─── The data
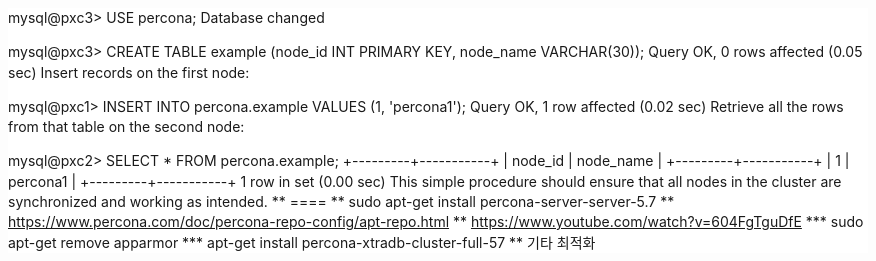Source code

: mysql@pxc3> USE percona;
Database changed

mysql@pxc3> CREATE TABLE example (node_id INT PRIMARY KEY, node_name VARCHAR(30));
Query OK, 0 rows affected (0.05 sec)
Insert records on the first node:

mysql@pxc1> INSERT INTO percona.example VALUES (1, 'percona1');
Query OK, 1 row affected (0.02 sec)
Retrieve all the rows from that table on the second node:

mysql@pxc2> SELECT * FROM percona.example;
+---------+-----------+
| node_id | node_name |
+---------+-----------+
|       1 | percona1  |
+---------+-----------+
1 row in set (0.00 sec)
This simple procedure should ensure that all nodes in the cluster are synchronized and working as intended.
</pre>
** ====
** sudo apt-get install percona-server-server-5.7
** https://www.percona.com/doc/percona-repo-config/apt-repo.html
** https://www.youtube.com/watch?v=604FgTguDfE
*** sudo apt-get remove apparmor
*** apt-get install percona-xtradb-cluster-full-57
** 기타 최적화

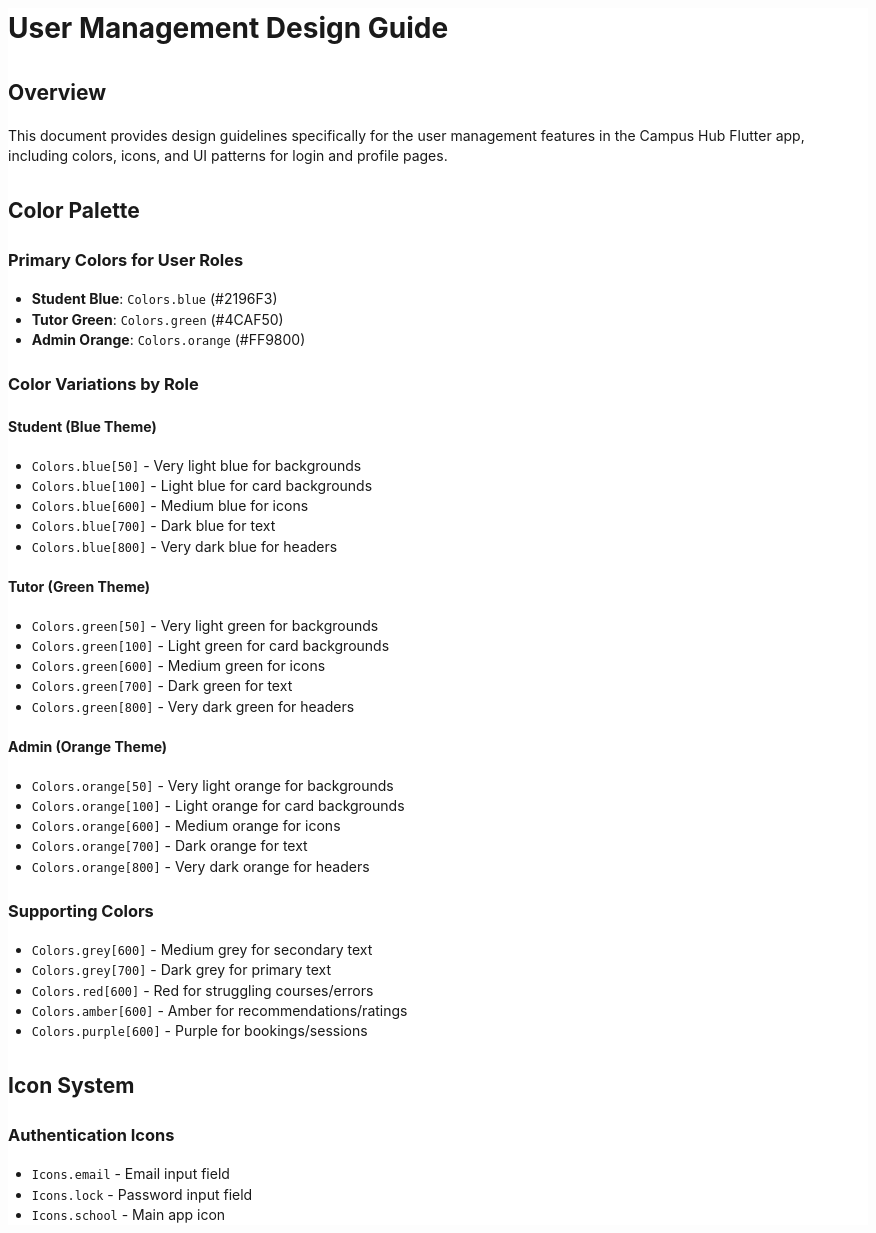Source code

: # User Management Design Guide

## Overview
This document provides design guidelines specifically for the user management features in the Campus Hub Flutter app, including colors, icons, and UI patterns for login and profile pages.

## Color Palette

### Primary Colors for User Roles
- **Student Blue**: `Colors.blue` (#2196F3)
- **Tutor Green**: `Colors.green` (#4CAF50) 
- **Admin Orange**: `Colors.orange` (#FF9800)

### Color Variations by Role

#### Student (Blue Theme)
- `Colors.blue[50]` - Very light blue for backgrounds
- `Colors.blue[100]` - Light blue for card backgrounds
- `Colors.blue[600]` - Medium blue for icons
- `Colors.blue[700]` - Dark blue for text
- `Colors.blue[800]` - Very dark blue for headers

#### Tutor (Green Theme)
- `Colors.green[50]` - Very light green for backgrounds
- `Colors.green[100]` - Light green for card backgrounds
- `Colors.green[600]` - Medium green for icons
- `Colors.green[700]` - Dark green for text
- `Colors.green[800]` - Very dark green for headers

#### Admin (Orange Theme)
- `Colors.orange[50]` - Very light orange for backgrounds
- `Colors.orange[100]` - Light orange for card backgrounds
- `Colors.orange[600]` - Medium orange for icons
- `Colors.orange[700]` - Dark orange for text
- `Colors.orange[800]` - Very dark orange for headers

### Supporting Colors
- `Colors.grey[600]` - Medium grey for secondary text
- `Colors.grey[700]` - Dark grey for primary text
- `Colors.red[600]` - Red for struggling courses/errors
- `Colors.amber[600]` - Amber for recommendations/ratings
- `Colors.purple[600]` - Purple for bookings/sessions

## Icon System

### Authentication Icons
- `Icons.email` - Email input field
- `Icons.lock` - Password input field
- `Icons.school` - Main app icon

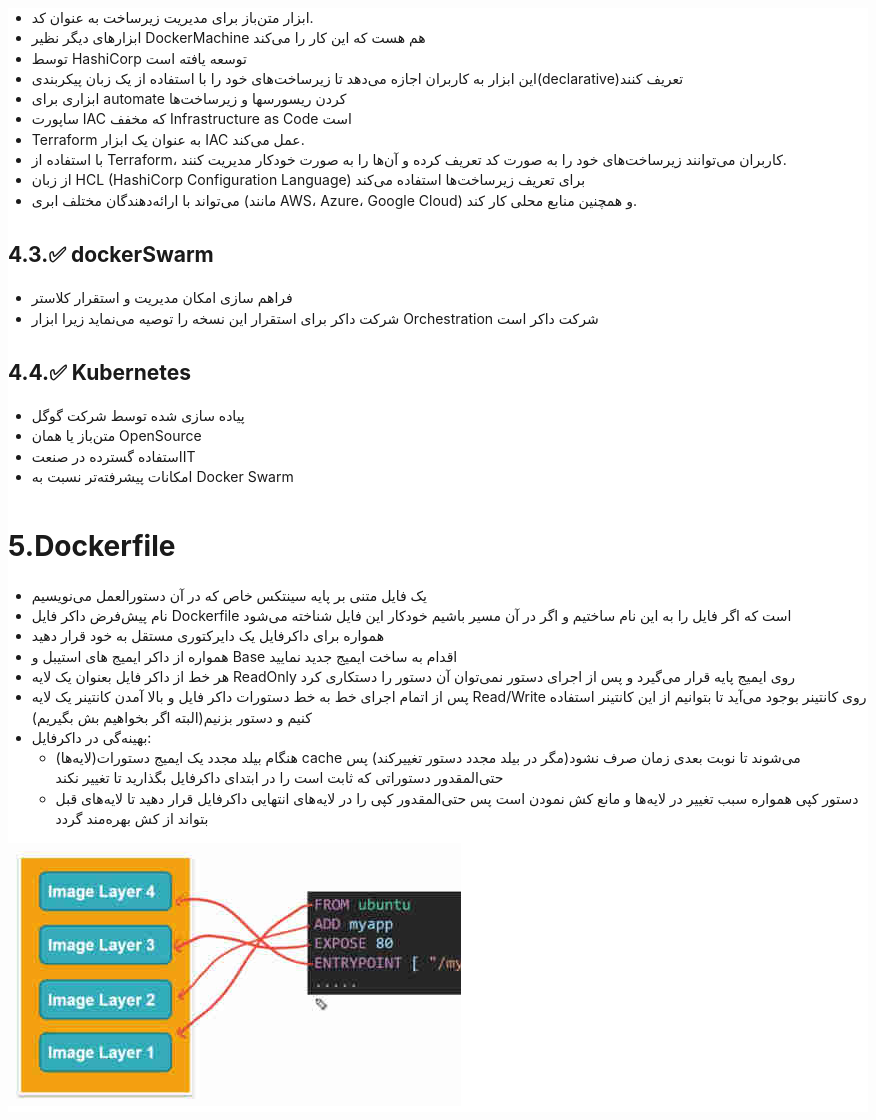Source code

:* ابزار متن‌باز برای مدیریت زیرساخت به عنوان کد.
* ابزارهای دیگر نظیر DockerMachine هم هست که این کار را می‌کند
* توسط HashiCorp توسعه یافته است
* این ابزار به کاربران اجازه می‌دهد تا زیرساخت‌های خود را با استفاده از یک زبان پیکربندی(declarative)تعریف کنند
* ابزاری برای automate کردن ریسورسها و زیرساخت‌ها
* ساپورت IAC که مخفف Infrastructure as Code است
* Terraform به عنوان یک ابزار IAC عمل می‌کند.
* با استفاده از Terraform، کاربران می‌توانند زیرساخت‌های خود را به صورت کد تعریف کرده و آن‌ها را به صورت خودکار مدیریت کنند.
* از زبان HCL (HashiCorp Configuration Language) برای تعریف زیرساخت‌ها استفاده می‌کند
* می‌تواند با ارائه‌دهندگان مختلف ابری (مانند AWS، Azure، Google Cloud) و همچنین منابع محلی کار کند.

## 4.3.✅ dockerSwarm

* فراهم سازی امکان مدیریت و استقرار کلاستر
* شرکت داکر برای استقرار این نسخه را توصیه می‌نماید زیرا ابزار Orchestration شرکت داکر است

## 4.4.✅ Kubernetes

* پیاده سازی شده توسط شرکت گوگل
* متن‌باز یا همان OpenSource
* استفاده گسترده‌ در صنعتIT
* امکانات پیشرفته‌تر نسبت به Docker Swarm

# 5.Dockerfile

* یک فایل متنی بر پایه سینتکس خاص که در آن دستورالعمل می‌نویسیم
* نام پیش‌فرض داکر فایل Dockerfile است که اگر فایل را به این نام ساختیم و اگر در آن مسیر باشیم خودکار این فایل شناخته می‌شود
* همواره برای داکرفایل یک دایرکتوری مستقل به خود قرار دهید
* همواره از داکر ایمیج های استیبل و Base اقدام به ساخت ایمیج جدید نمایید
* هر خط از داکر فایل بعنوان یک لایه ReadOnly روی ایمیج پایه قرار می‌گیرد و پس از اجرای دستور نمی‌توان آن دستور را دستکاری کرد
* پس از اتمام اجرای خط به خط دستورات داکر فایل و بالا آمدن کانتینر یک لایه Read/Write روی کانتینر بوجود می‌آید تا بتوانیم از این کانتینر استفاده کنیم و دستور بزنیم(البته اگر بخواهیم بش بگیریم)
* بهینه‌گی در داکرفایل:
    * هنگام بیلد مجدد یک ایمیج دستورات(لایه‌ها) cache می‌شوند تا نوبت بعدی زمان صرف نشود(مگر در بیلد مجدد دستور تغییرکند) پس حتی‌المقدور دستوراتی که ثابت است را در ابتدای داکرفایل بگذارید تا تغییر نکند
    * دستور کپی همواره سبب تغییر در لایه‌ها و مانع کش نمودن است پس حتی‌المقدور کپی را در لایه‌های انتهایی داکرفایل قرار دهید تا لایه‌های قبل بتواند از کش بهره‌مند گردد

![Docker-DockerFile.jpg](_srcFiles/Images/Docker-DockerFile.jpg "Docker-DockerFile.jpg")
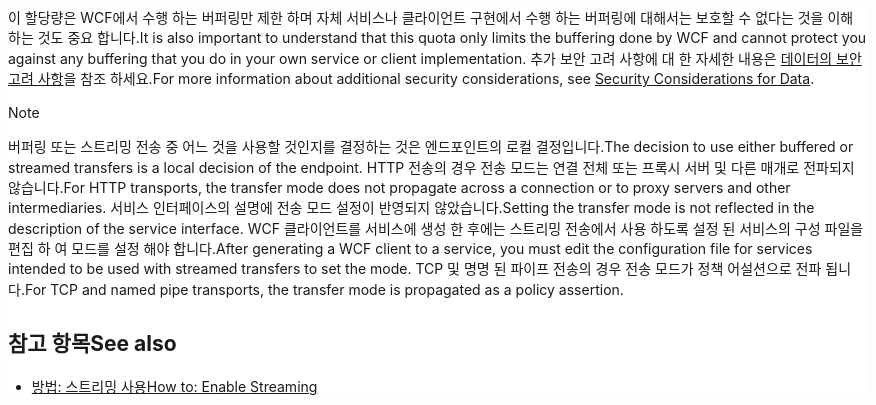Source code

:  <span data-ttu-id="8144e-268">이 할당량은 WCF에서 수행 하는 버퍼링만 제한 하며 자체 서비스나 클라이언트 구현에서 수행 하는 버퍼링에 대해서는 보호할 수 없다는 것을 이해 하는 것도 중요 합니다.</span><span class="sxs-lookup"><span data-stu-id="8144e-268">It is also important to understand that this quota only limits the buffering done by WCF and cannot protect you against any buffering that you do in your own service or client implementation.</span></span> <span data-ttu-id="8144e-269">추가 보안 고려 사항에 대 한 자세한 내용은 [데이터의 보안 고려 사항](security-considerations-for-data.md)을 참조 하세요.</span><span class="sxs-lookup"><span data-stu-id="8144e-269">For more information about additional security considerations, see [Security Considerations for Data](security-considerations-for-data.md).</span></span>  
  
> [!NOTE]
> <span data-ttu-id="8144e-270">버퍼링 또는 스트리밍 전송 중 어느 것을 사용할 것인지를 결정하는 것은 엔드포인트의 로컬 결정입니다.</span><span class="sxs-lookup"><span data-stu-id="8144e-270">The decision to use either buffered or streamed transfers is a local decision of the endpoint.</span></span> <span data-ttu-id="8144e-271">HTTP 전송의 경우 전송 모드는 연결 전체 또는 프록시 서버 및 다른 매개로 전파되지 않습니다.</span><span class="sxs-lookup"><span data-stu-id="8144e-271">For HTTP transports, the transfer mode does not propagate across a connection or to proxy servers and other intermediaries.</span></span> <span data-ttu-id="8144e-272">서비스 인터페이스의 설명에 전송 모드 설정이 반영되지 않았습니다.</span><span class="sxs-lookup"><span data-stu-id="8144e-272">Setting the transfer mode is not reflected in the description of the service interface.</span></span> <span data-ttu-id="8144e-273">WCF 클라이언트를 서비스에 생성 한 후에는 스트리밍 전송에서 사용 하도록 설정 된 서비스의 구성 파일을 편집 하 여 모드를 설정 해야 합니다.</span><span class="sxs-lookup"><span data-stu-id="8144e-273">After generating a WCF client to a service, you must edit the configuration file for services intended to be used with streamed transfers to set the mode.</span></span> <span data-ttu-id="8144e-274">TCP 및 명명 된 파이프 전송의 경우 전송 모드가 정책 어설션으로 전파 됩니다.</span><span class="sxs-lookup"><span data-stu-id="8144e-274">For TCP and named pipe transports, the transfer mode is propagated as a policy assertion.</span></span>  
  
## <a name="see-also"></a><span data-ttu-id="8144e-275">참고 항목</span><span class="sxs-lookup"><span data-stu-id="8144e-275">See also</span></span>

- [<span data-ttu-id="8144e-276">방법: 스트리밍 사용</span><span class="sxs-lookup"><span data-stu-id="8144e-276">How to: Enable Streaming</span></span>](how-to-enable-streaming.md)
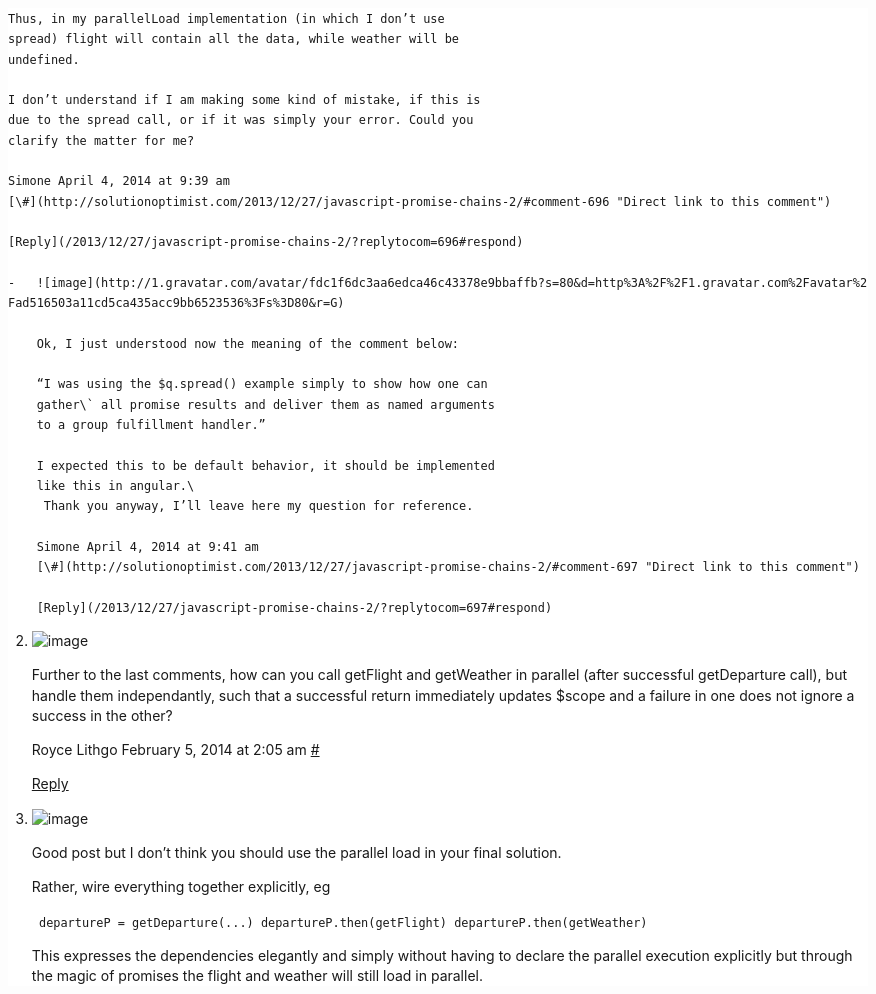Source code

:     Thus, in my parallelLoad implementation (in which I don’t use
    spread) flight will contain all the data, while weather will be
    undefined.

    I don’t understand if I am making some kind of mistake, if this is
    due to the spread call, or if it was simply your error. Could you
    clarify the matter for me?

    Simone April 4, 2014 at 9:39 am
    [\#](http://solutionoptimist.com/2013/12/27/javascript-promise-chains-2/#comment-696 "Direct link to this comment")

    [Reply](/2013/12/27/javascript-promise-chains-2/?replytocom=696#respond)

    -   ![image](http://1.gravatar.com/avatar/fdc1f6dc3aa6edca46c43378e9bbaffb?s=80&d=http%3A%2F%2F1.gravatar.com%2Favatar%2Fad516503a11cd5ca435acc9bb6523536%3Fs%3D80&r=G)

        Ok, I just understood now the meaning of the comment below:

        “I was using the $q.spread() example simply to show how one can
        gather\` all promise results and deliver them as named arguments
        to a group fulfillment handler.”

        I expected this to be default behavior, it should be implemented
        like this in angular.\
         Thank you anyway, I’ll leave here my question for reference.

        Simone April 4, 2014 at 9:41 am
        [\#](http://solutionoptimist.com/2013/12/27/javascript-promise-chains-2/#comment-697 "Direct link to this comment")

        [Reply](/2013/12/27/javascript-promise-chains-2/?replytocom=697#respond)

2.  ![image](http://0.gravatar.com/avatar/22cbe82c6fabddeba83342d736b3fcc2?s=80&d=http%3A%2F%2F0.gravatar.com%2Favatar%2Fad516503a11cd5ca435acc9bb6523536%3Fs%3D80&r=G)

    Further to the last comments, how can you call getFlight and
    getWeather in parallel (after successful getDeparture call), but
    handle them independantly, such that a successful return immediately
    updates $scope and a failure in one does not ignore a success in the
    other?

    Royce Lithgo February 5, 2014 at 2:05 am
    [\#](http://solutionoptimist.com/2013/12/27/javascript-promise-chains-2/#comment-578 "Direct link to this comment")

    [Reply](/2013/12/27/javascript-promise-chains-2/?replytocom=578#respond)

3.  ![image](http://1.gravatar.com/avatar/d3c7129b5f2c88c2a01a1d8ac508e2d8?s=80&d=http%3A%2F%2F1.gravatar.com%2Favatar%2Fad516503a11cd5ca435acc9bb6523536%3Fs%3D80&r=G)

    Good post but I don’t think you should use the parallel load in your
    final solution.

    Rather, wire everything together explicitly, eg

    ` departureP = getDeparture(...) departureP.then(getFlight) departureP.then(getWeather)`

    This expresses the dependencies elegantly and simply without having
    to declare the parallel execution explicitly but through the magic
    of promises the flight and weather will still load in parallel.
──────
• **Directive**
Keep both end lines and retype everything in the records above from the line containing "گسترده‌ در صنعتIT" through the line containing "فایل شناخته می‌شود", exactly, with nothing else.

• **Problem solution**
* استفاده گسترده‌ در صنعتIT
* امکانات پیشرفته‌تر نسبت به Docker Swarm

# 5.Dockerfile

* یک فایل متنی بر پایه سینتکس خاص که در آن دستورالعمل می‌نویسیم
* نام پیش‌فرض داکر فایل Dockerfile است که اگر فایل را به این نام ساختیم و اگر در آن مسیر باشیم خودکار این فایل شناخته می‌شود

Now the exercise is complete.